• [Work instructions]: The required answer is the data below, restated word for word with images omitted.

-- Recorded information follows --

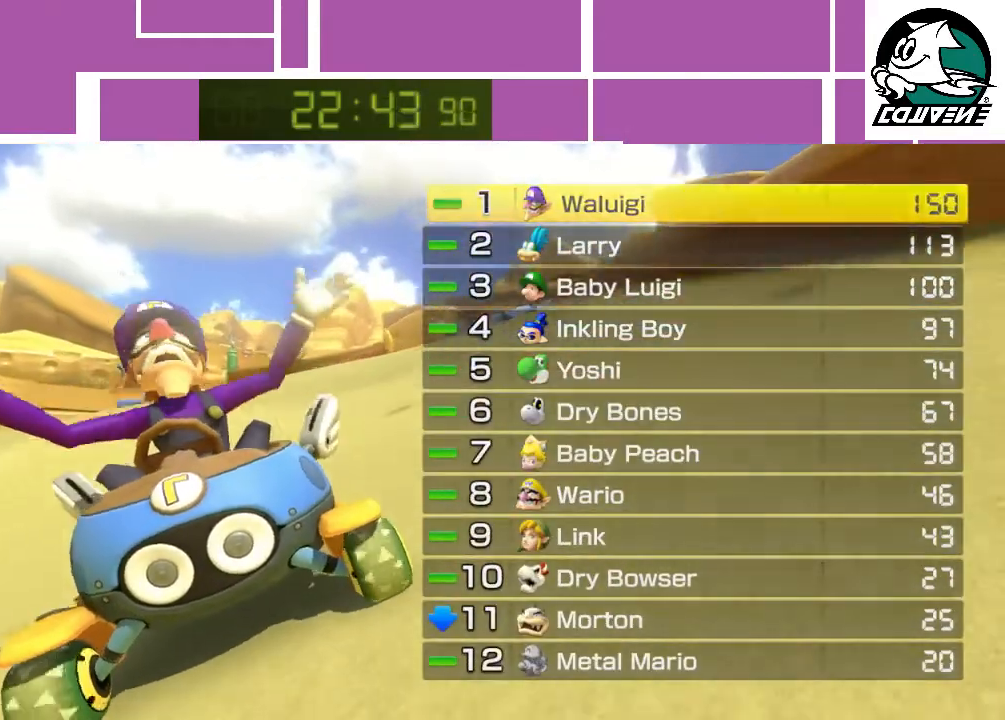
{"buttons": ["A"], "left_stick": "center", "events": [[50, "A", "down"], [117, "A", "up"], [150, "A", "down"], [200, "A", "up"], [267, "A", "down"], [333, "A", "up"], [400, "A", "down"], [433, "A", "up"], [483, "A", "down"]]}
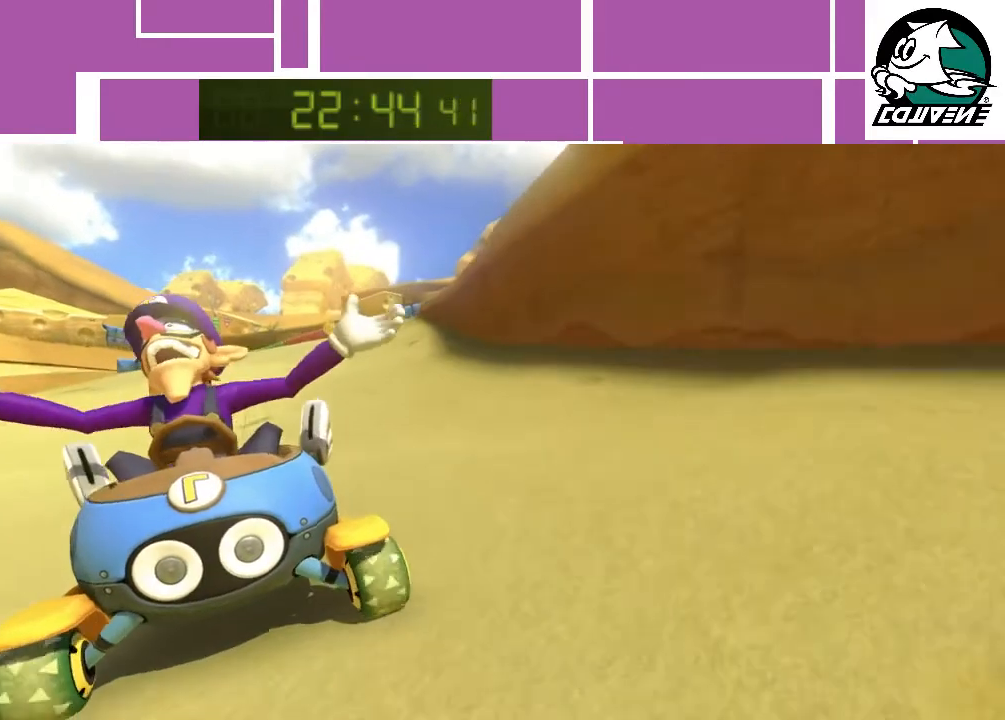
{"buttons": [], "left_stick": "center", "events": [[50, "A", "up"], [117, "A", "down"], [150, "A", "up"], [217, "A", "down"], [267, "A", "up"], [300, "A", "down"], [367, "A", "up"], [433, "A", "down"], [483, "A", "up"]]}
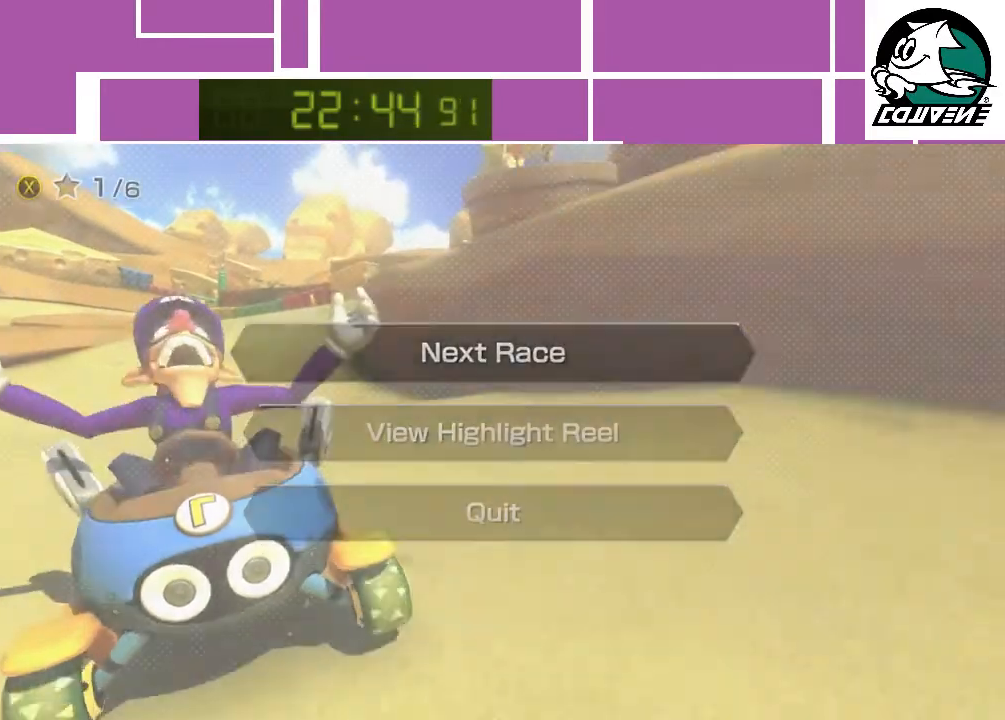
{"buttons": ["A"], "left_stick": "center", "events": [[17, "A", "down"], [83, "A", "up"], [117, "A", "down"], [183, "A", "up"], [367, "A", "down"]]}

-- Recorded information concluded --

• [Answer space]:
{"buttons": ["A"], "left_stick": "center", "events": [[50, "A", "down"], [117, "A", "up"], [150, "A", "down"], [200, "A", "up"], [267, "A", "down"], [333, "A", "up"], [400, "A", "down"], [433, "A", "up"], [483, "A", "down"]]}
{"buttons": [], "left_stick": "center", "events": [[50, "A", "up"], [117, "A", "down"], [150, "A", "up"], [217, "A", "down"], [267, "A", "up"], [300, "A", "down"], [367, "A", "up"], [433, "A", "down"], [483, "A", "up"]]}
{"buttons": ["A"], "left_stick": "center", "events": [[17, "A", "down"], [83, "A", "up"], [117, "A", "down"], [183, "A", "up"], [367, "A", "down"]]}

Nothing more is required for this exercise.